43.ビドル
ビドル
あれっ何かしら?」
上空から舞い降りるものがあった、決して華麗ではなく、飛行が苦手な事がすぐ解った。二匹の虫が虫人の体をさっそく取り戻した。
「ピッカー、抜け駆けはなしにしようぜ」
「パピィが、知らせてくれなかったら騙される所だった。王族以外は残れないって、よくも騙したな、ここでかみ殺してやろうかっ!」
ギリーバが大顎を開けた。パピイがギリーバの前をひらひらと飛び回る。
「やれやれ、ボクと同じだ、キミの事が心配なんだってさ」
「パピィ、パピィが戻ってきた!」
由美子のインディゴの服はそれまでとはまた違う力を発した。ヨミ族の末裔、先住民のなかでもダゴスを長とした黒の森の虫人はフローラ国と混じりあい、新たな虫人としての力に溢れていた。その力を体に蓄えるとなっぴはバイオレットキューに向いこう叫んだ。
「いにしえのもの、新しき魂、呼び起こしここへ集まらん。さらえ、斬」
なっぴの顔つきが一段と険しくなる
「ラクレス、マンジュリカーナはお前たちと一緒にこの星で暮らそうというのだろう。いやもしかしたらその先のことまで考えているのかもしれぬ。このわしにも解らん、その人間にでも聞くがよい」
タオの言葉に皆がタイスケを見た。彼を初めて見たものもいる、だが虫人たちには不思議と彼が持つ力に気付いていた。

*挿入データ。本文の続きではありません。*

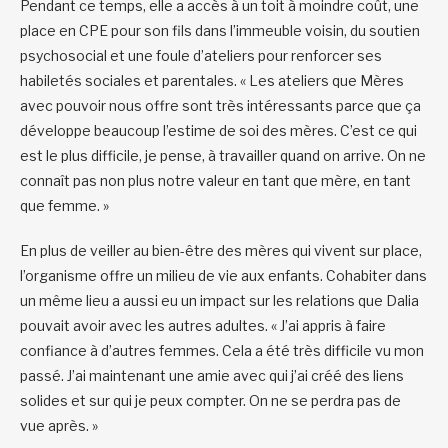
Pendant ce temps, elle a accès à un toit à moindre coût, une
place en CPE pour son fils dans l’immeuble voisin, du soutien
psychosocial et une foule d’ateliers pour renforcer ses
habiletés sociales et parentales. « Les ateliers que Mères
avec pouvoir nous offre sont très intéressants parce que ça
développe beaucoup l’estime de soi des mères. C’est ce qui
est le plus difficile, je pense, à travailler quand on arrive. On ne
connaît pas non plus notre valeur en tant que mère, en tant
que femme. »
En plus de veiller au bien-être des mères qui vivent sur place,
l’organisme offre un milieu de vie aux enfants. Cohabiter dans
un même lieu a aussi eu un impact sur les relations que Dalia
pouvait avoir avec les autres adultes. « J’ai appris à faire
confiance à d’autres femmes. Cela a été très difficile vu mon
passé. J’ai maintenant une amie avec qui j’ai créé des liens
solides et sur qui je peux compter. On ne se perdra pas de
vue après. »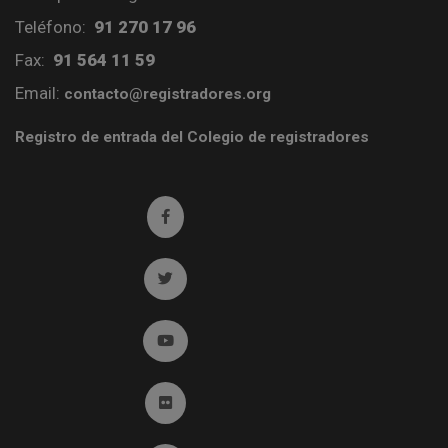
Teléfono:
91 270 17 96
Fax:
91 564 11 59
Email:
contacto@registradores.org
Registro de entrada del Colegio de registradores
Ir a facebook (abre en ventana nueva)
Ir a twitter (abre en ventana nueva)
Ir a YouTube (abre en ventana nueva)
Ir a Flickr (abre en ventana nueva)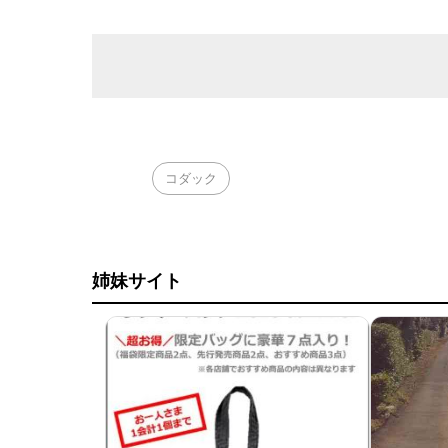
コダック
姉妹サイト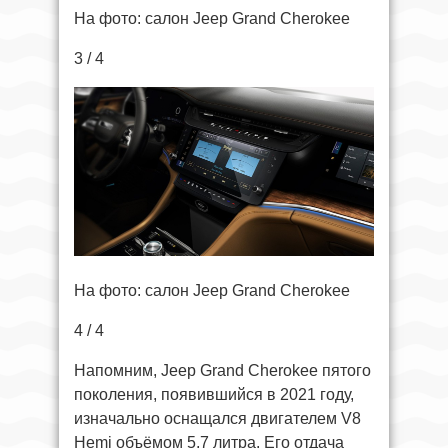
На фото: салон Jeep Grand Cherokee
3 / 4
На фото: салон Jeep Grand Cherokee
4 / 4
Напомним, Jeep Grand Cherokee пятого
поколения, появившийся в 2021 году,
изначально оснащался двигателем V8
Hemi объёмом 5,7 литра. Его отдача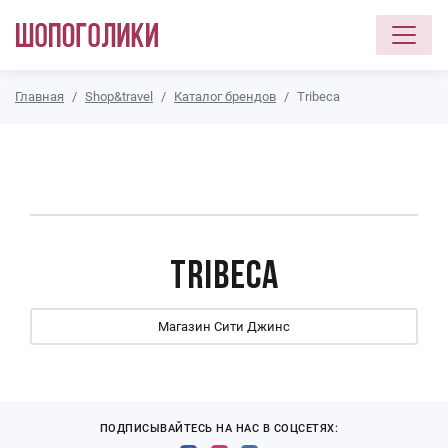
Перейти к основному содержанию
Главная
Shop&travel
Каталог брендов
Tribeca
Tribeca
Магазин Сити Джинс
ПОДПИСЫВАЙТЕСЬ НА НАС В СОЦСЕТЯХ: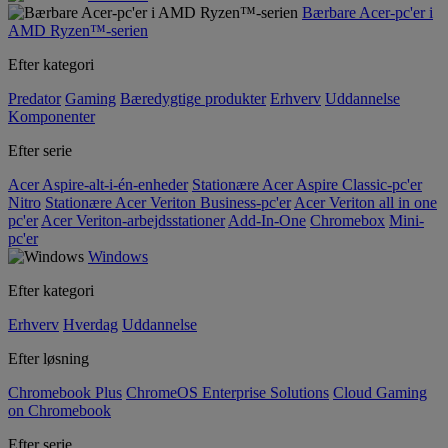
Bærbare Acer-pc'er i
AMD Ryzen™-serien
Efter kategori
Predator
Gaming
Bæredygtige produkter
Erhverv
Uddannelse
Komponenter
Efter serie
Acer Aspire-alt-i-én-enheder
Stationære Acer Aspire Classic-pc'er
Nitro
Stationære Acer Veriton Business-pc'er
Acer Veriton all in one
pc'er
Acer Veriton-arbejdsstationer
Add-In-One
Chromebox
Mini-
pc'er
Windows
Efter kategori
Erhverv
Hverdag
Uddannelse
Efter løsning
Chromebook Plus
ChromeOS Enterprise Solutions
Cloud Gaming
on Chromebook
Efter serie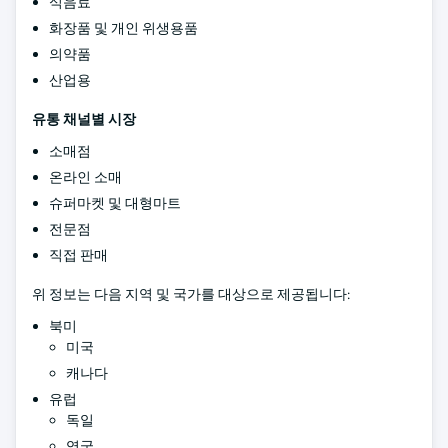
식음료
화장품 및 개인 위생용품
의약품
산업용
유통 채널별 시장
소매점
온라인 소매
슈퍼마켓 및 대형마트
전문점
직접 판매
위 정보는 다음 지역 및 국가를 대상으로 제공됩니다:
북미
미국
캐나다
유럽
독일
영국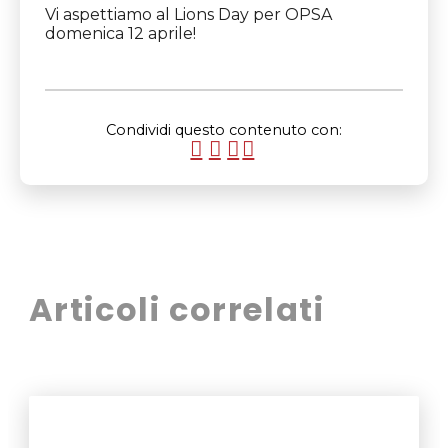
Vi aspettiamo al Lions Day per OPSA
domenica 12 aprile!
Condividi questo contenuto con:
Articoli correlati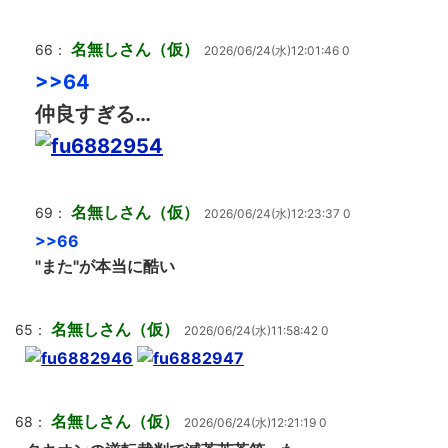
名無しさん（仮）
66：
2026/06/24(水)12:01:46 0
>>64
仲良すぎる…
名無しさん（仮）
69：
2026/06/24(水)12:23:37 0
>>66
"また"が本当に酷い
名無しさん（仮）
65：
2026/06/24(水)11:58:42 0
名無しさん（仮）
68：
2026/06/24(水)12:21:19 0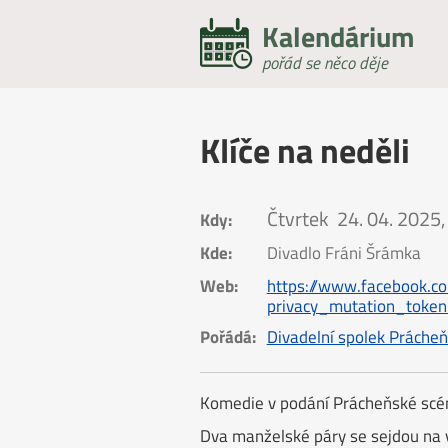
Kalendárium
pořád se něco děje
Klíče na neděli
Čtvrtek
24. 04. 2025,
Kdy:
Kde:
Divadlo Fráni Šrámka
Web:
https://www.facebook.
privacy_mutation_tok
Pořádá:
Divadelní spolek Práche
Komedie v podání Prácheňské scé
Dva manželské páry se sejdou na v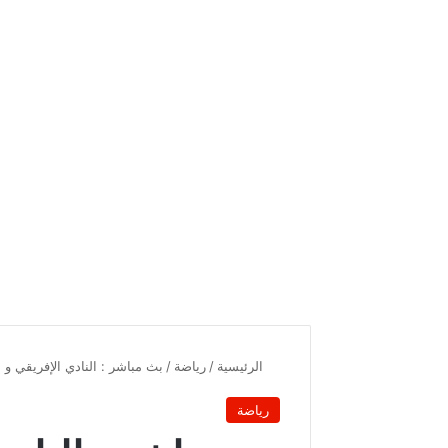
الرئيسية
/
رياضة
/
بث مباشر : النادي الإفريقي و 
رياضة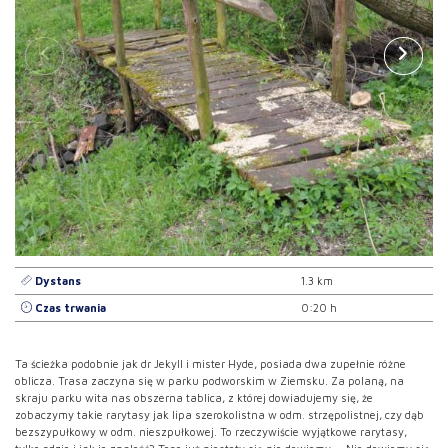
Dystans
1.3 km
Czas trwania
0:20 h
Ta ścieżka podobnie jak dr Jekyll i mister Hyde, posiada dwa zupełnie różne
oblicza. Trasa zaczyna się w parku podworskim w Ziemsku. Za polaną, na
skraju parku wita nas obszerna tablica, z której dowiadujemy się, że
zobaczymy takie rarytasy jak lipa szerokolistna w odm. strzępolistnej, czy dąb
bezszypułkowy w odm. nieszpułkowej. To rzeczywiście wyjątkowe rarytasy,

「俺は、なっぴを古くから知っている。だがあいつは俺に、ここでただ黙って見ていろと言っただけだ」
「そうね、待ちましょう。なっぴがそう言う限り」
由美子がそう言うと、ドモンが思い出したようにつぶやいた。
「そう言えば、ギラファの姿が見えないが……」
ダゴスが笑いながら答えた。
「ギラファは研究熱心な男、ずっと気になっていた古文書を解読した。それを確かめに虹のほこらへと向った。おそらくデュランタたちと一緒だ」
「気になるもの、なんだそれは?」
初代ドルクがそうドモンに聞く。
「大臣もおっしゃっていた、きっとそれは『ビドル』のことでしょう」
「なんと、最後の精霊『ビドル』の事だと!」
話に割り込みラクレスが大臣に聞いた。
「大臣、ビドルとは本当に現れるのか……」
「空色シジミ、ニジイロテントウ、巫女アゲハ、ヒドラ、それを統べるマンジュリカとビドル……」
大臣の言葉にラクレスが真っ先に思い出したのは、人間界にギラファが行った時の事だった。ギラファはドルクに化身していた、そのときもう一人のドルクが現れたと言う報告があった。なっぴの命が危ない、その時の事だったという。なっぴの命を救ったのは何の力だったのかギラファには解らなかった。
「彼の元へ、赤いカブトムシが送還されたのは、王子が無事に羽化された時だ。だから今までは、私を召還出来なかった。長いこと苦労をかけたな『テンテン』」
テンテンを王国に連れ帰るために、とっさにギラファはそう嘘をついたのだった。